Fact: Creative careers are changing across the board, from the platforms we design on, to the age-old standards of working for one company for life, to focusing on a single speciality for 40 years. But don’t be worried. 99U recently guest-hosted an AIGA/NY conversation with Big Spaceship CEO Mike Lebowitz and illustrator Ping Zhu to dig into the pressing questions, like what skills need to be sharpened (and perhaps blended) to tackle the opportunities of tomorrow?
In a lively conversation on the future of work, Zhu and Lebowitz shared their projections (and some pure guesses) on bringing more transparency to work rates, educating giant companies on what exactly creative agencies do, and where designers will fit in amid new technologies like VR and robots. (Spoiler alert: Zhu says illustrators shouldn’t get bionic hands just yet.)
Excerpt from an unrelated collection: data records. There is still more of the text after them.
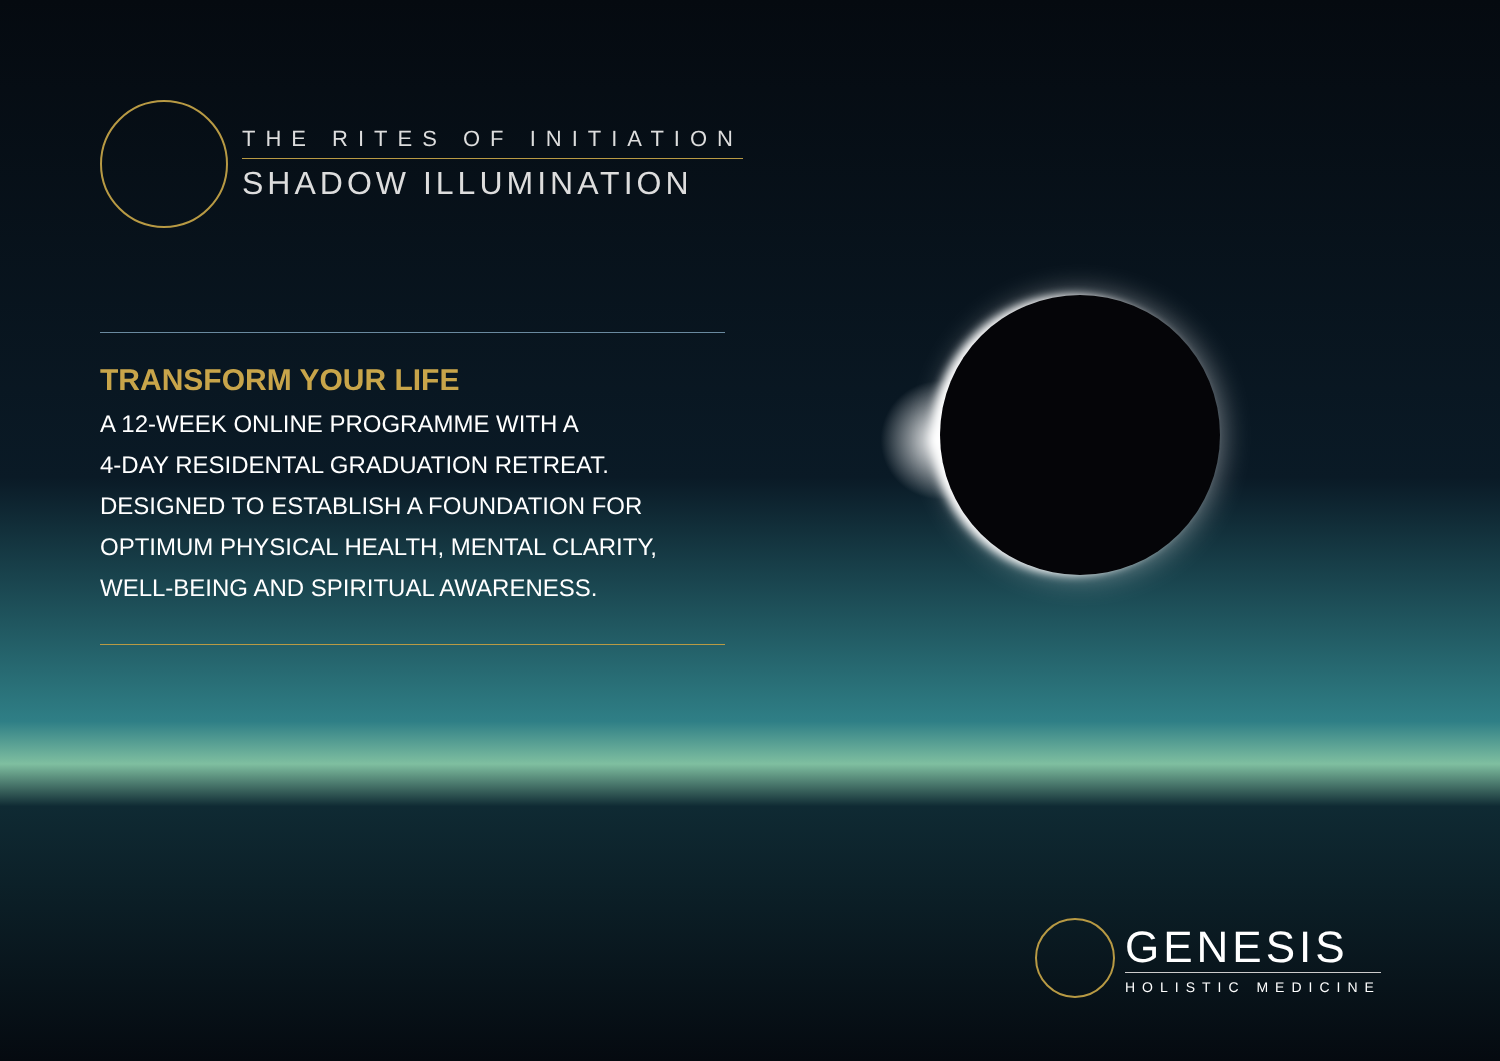THE RITES OF INITIATION
SHADOW ILLUMINATION
TRANSFORM YOUR LIFE
A 12-WEEK ONLINE PROGRAMME WITH A
4-DAY RESIDENTAL GRADUATION RETREAT.
DESIGNED TO ESTABLISH A FOUNDATION FOR
OPTIMUM PHYSICAL HEALTH, MENTAL CLARITY,
WELL-BEING AND SPIRITUAL AWARENESS.
GENESIS
HOLISTIC MEDICINE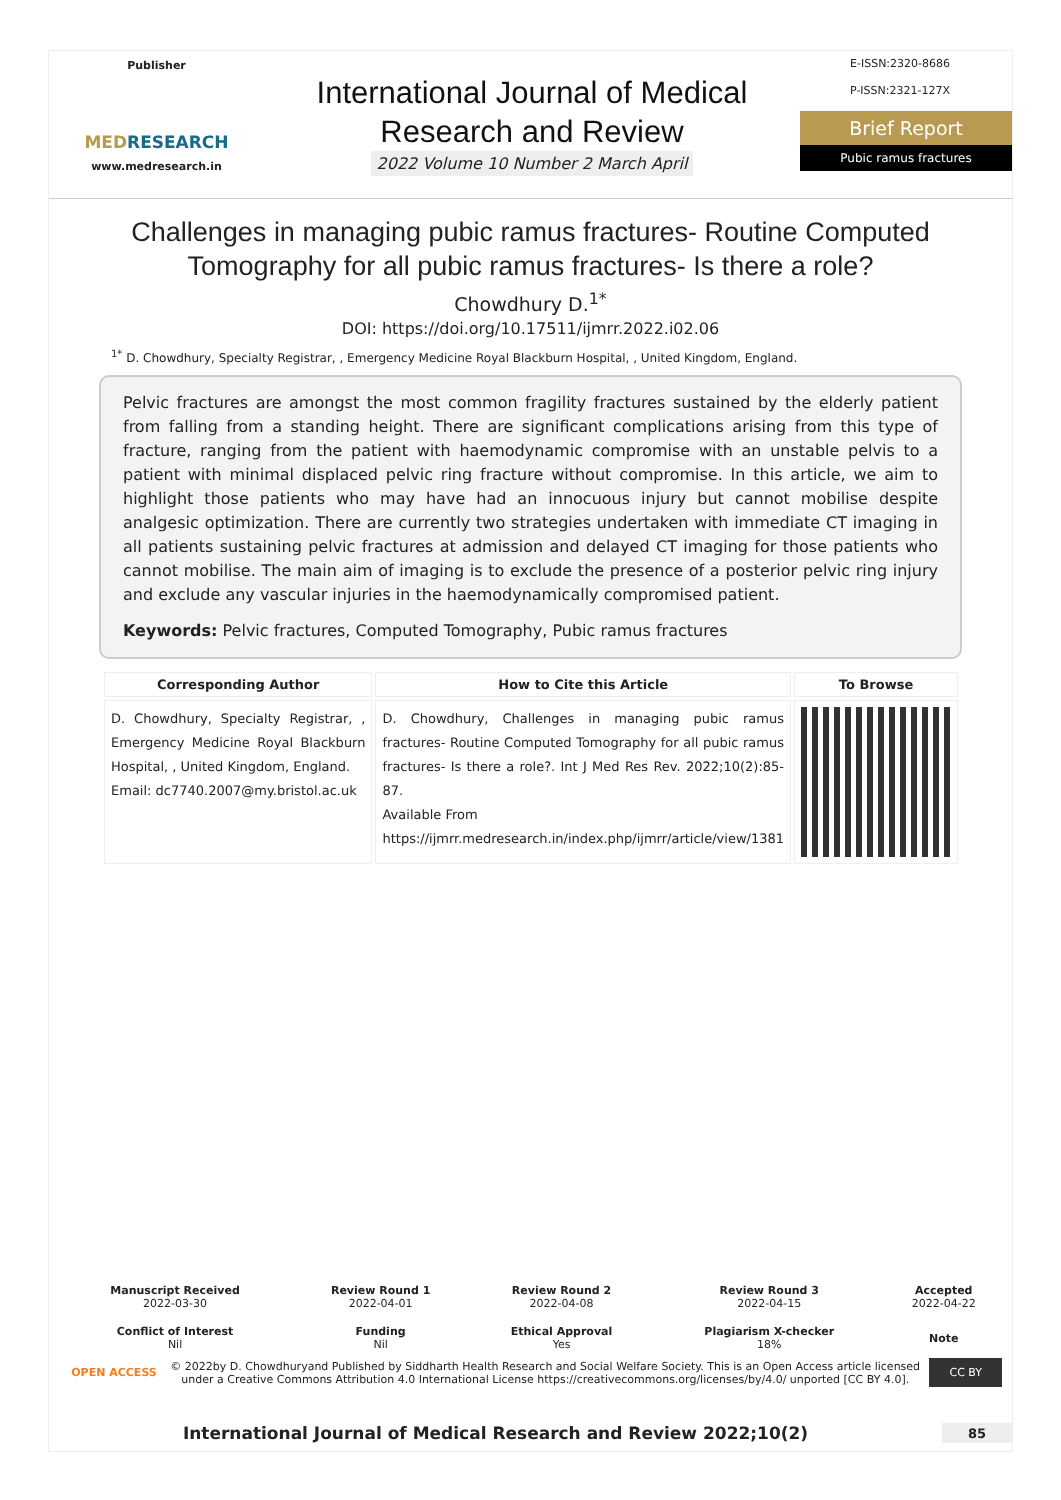Publisher
MEDRESEARCH
www.medresearch.in
International Journal of Medical
Research and Review
2022 Volume 10 Number 2 March April
E-ISSN:2320-8686
P-ISSN:2321-127X
Brief Report
Pubic ramus fractures
Challenges in managing pubic ramus fractures- Routine Computed Tomography for all pubic ramus fractures- Is there a role?
Chowdhury D.<sup>1*</sup>
DOI: https://doi.org/10.17511/ijmrr.2022.i02.06
<sup>1*</sup> D. Chowdhury, Specialty Registrar, , Emergency Medicine Royal Blackburn Hospital, , United Kingdom, England.
Pelvic fractures are amongst the most common fragility fractures sustained by the elderly patient from falling from a standing height. There are significant complications arising from this type of fracture, ranging from the patient with haemodynamic compromise with an unstable pelvis to a patient with minimal displaced pelvic ring fracture without compromise. In this article, we aim to highlight those patients who may have had an innocuous injury but cannot mobilise despite analgesic optimization. There are currently two strategies undertaken with immediate CT imaging in all patients sustaining pelvic fractures at admission and delayed CT imaging for those patients who cannot mobilise. The main aim of imaging is to exclude the presence of a posterior pelvic ring injury and exclude any vascular injuries in the haemodynamically compromised patient.
Keywords: Pelvic fractures, Computed Tomography, Pubic ramus fractures
| Corresponding Author | How to Cite this Article | To Browse |
| --- | --- | --- |
| D. Chowdhury, Specialty Registrar, , Emergency Medicine Royal Blackburn Hospital, , United Kingdom, England. Email: dc7740.2007@my.bristol.ac.uk | D. Chowdhury, Challenges in managing pubic ramus fractures- Routine Computed Tomography for all pubic ramus fractures- Is there a role?. Int J Med Res Rev. 2022;10(2):85-87. Available From https://ijmrr.medresearch.in/index.php/ijmrr/article/view/1381 | |
| Manuscript Received 2022-03-30 | Review Round 1 2022-04-01 | Review Round 2 2022-04-08 | Review Round 3 2022-04-15 | Accepted 2022-04-22 |
| Conflict of Interest Nil | Funding Nil | Ethical Approval Yes | Plagiarism X-checker 18% | Note |
OPEN ACCESS © 2022by D. Chowdhuryand Published by Siddharth Health Research and Social Welfare Society. This is an Open Access article licensed under a Creative Commons Attribution 4.0 International License https://creativecommons.org/licenses/by/4.0/ unported [CC BY 4.0]. CC BY
International Journal of Medical Research and Review 2022;10(2) 85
Read on to get a peek into the future.
Commit to unexpected collaborations with unlikely partners.
There’s a false notion that creatives specialize in one corner, and analysts are isolated in another. But Big Spaceship is experimenting with prioritizing their collaboration. “We’re pairing up our analysts with writers and taking data to a place where it has a much more pervasive interface, which is the written word,” says Lebowitz. “All our clients can read something and not all of them can get a good scan off a dashboard.” The result is numbers turning into ideas that all stakeholders can more easily understand and act upon.
Don’t get bionic hands (yet).
We’re all scared the robots are coming for our jobs. (Even the lawyers are in danger.) But Zhu remains calm. “My skill set is called illustration, but it’s really about the way that I think,” she says. As long as you carve out your own personal style and approach, you’ve got something that not even robots can replicate, giving you something defensible that you can count on even as technology keeps on disrupting the status quo.
As jobs evolve, you need to educate your clients on what the additional workload requires.
Lebowitz says there can be a disconnect between what a client thinks you do, and what you actually do. Clients, out of ignorance or lack of curiosity, can therefore make requests that are simply untenable. “A prospective client will say, ‘We want to meet the people who will be working on this,’” says Lebowitz. “Well, we’re an agency; we don’t have people on the bench. There isn’t a team for you to meet until you give us work.” Providing the client with a clear understanding of what the work entails, ensures that you do—and get paid for—all you’re contracted to complete.
Freelancers, talk about your darn salaries.
We all have some reticence about talking about money with our peers. But that lack of transparency is hurting freelancers, says Zhu. Creatives are guessing what rates they should charge their clients based on very little data other than asking their inner circle. (Zhu often gets her data from five trusted friends.) But since we don’t have a crystal ball for what others are charging, Zhu suggests we start talking about it more freely among ourselves. And she walked the talk for the pool of designers in the room. An illustration for The New York Times Op-Ed? $300. For a set of digital stickers for Google? $2,000. It’s a start.
Embrace the power to say no.
Early in your career you have the greatest power in the world. The power to walk away. Not many people can do that later on—there are obligations, kids, employees. It’s time to flip the narrative that young designers are at the mercy of the companies they want to work for. “You’re interviewing for an entry level job and you’re terrified. But you can say, ‘I don’t give a damn’ if you don’t like them,” says Lebowitz. “Really, you’re interviewing them.” So even when you’re just beginning and think you’ve got nothing yet, remember you’ve got a certain kind of freedom and that’s worth something.